***** Data provided

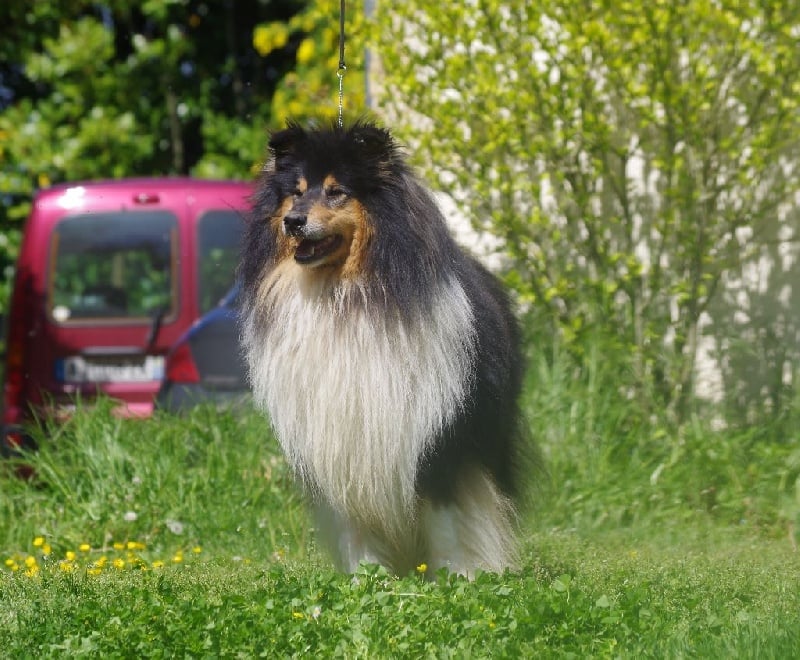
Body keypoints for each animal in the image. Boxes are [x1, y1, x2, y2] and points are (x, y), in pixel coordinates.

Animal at [239, 121, 526, 578]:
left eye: (337, 191)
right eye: (296, 191)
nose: (292, 222)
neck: (344, 296)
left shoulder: (435, 436)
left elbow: (444, 515)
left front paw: (453, 578)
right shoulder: (341, 438)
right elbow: (355, 523)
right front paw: (366, 578)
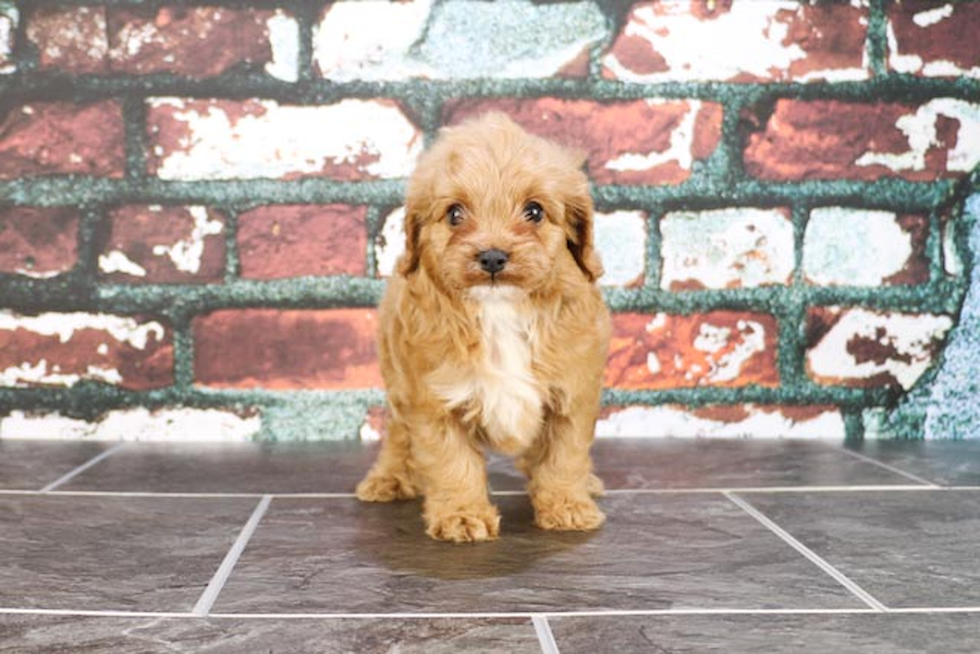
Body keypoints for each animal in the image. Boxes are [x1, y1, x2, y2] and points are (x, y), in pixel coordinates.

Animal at [356, 113, 608, 544]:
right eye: (455, 214)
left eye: (534, 211)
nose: (492, 256)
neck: (500, 309)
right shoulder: (432, 400)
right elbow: (451, 462)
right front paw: (461, 516)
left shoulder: (573, 391)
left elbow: (564, 455)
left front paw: (567, 506)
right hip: (397, 381)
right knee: (397, 432)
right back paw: (387, 478)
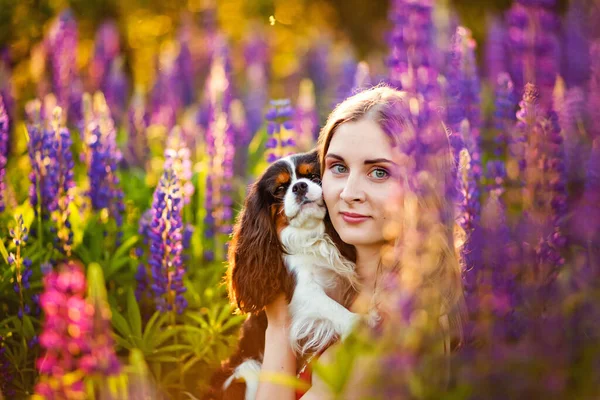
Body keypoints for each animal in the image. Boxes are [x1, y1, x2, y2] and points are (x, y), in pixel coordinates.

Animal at [204, 149, 358, 400]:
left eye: (313, 176)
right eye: (279, 189)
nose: (300, 187)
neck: (309, 234)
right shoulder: (301, 292)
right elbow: (330, 306)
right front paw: (360, 321)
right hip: (247, 369)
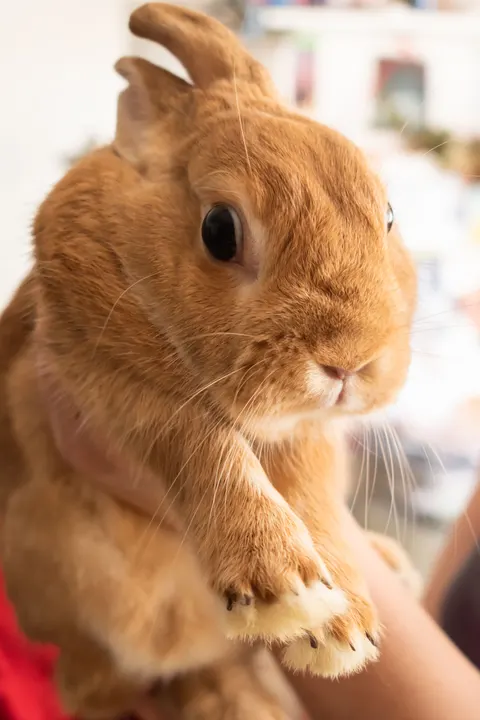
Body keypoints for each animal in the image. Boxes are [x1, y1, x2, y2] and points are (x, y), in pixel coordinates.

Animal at [0, 3, 417, 718]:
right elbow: (199, 442)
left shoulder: (308, 435)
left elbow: (314, 494)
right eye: (219, 230)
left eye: (387, 216)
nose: (351, 362)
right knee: (91, 674)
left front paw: (342, 628)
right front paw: (285, 593)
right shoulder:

**********

=== Directions for this task ===
Copy word for word the lines above, starting at the line containing "right elbow: (355, 523)" and ending at the line containing "right knee: (397, 432)", inclusive, with no pictures.

=== Solution to the exercise ===
right elbow: (355, 523)
right front paw: (366, 578)
Body keypoints for each animal in the image. Boxes are [x1, y1, x2, y2] and points are (x, y), in pixel coordinates.

Animal at [356, 113, 608, 544]:
right eye: (455, 214)
left eye: (534, 211)
nose: (492, 256)
neck: (500, 309)
right shoulder: (432, 400)
right elbow: (451, 462)
right front paw: (461, 516)
left shoulder: (573, 391)
left elbow: (564, 455)
left front paw: (567, 506)
right hip: (397, 381)
right knee: (397, 432)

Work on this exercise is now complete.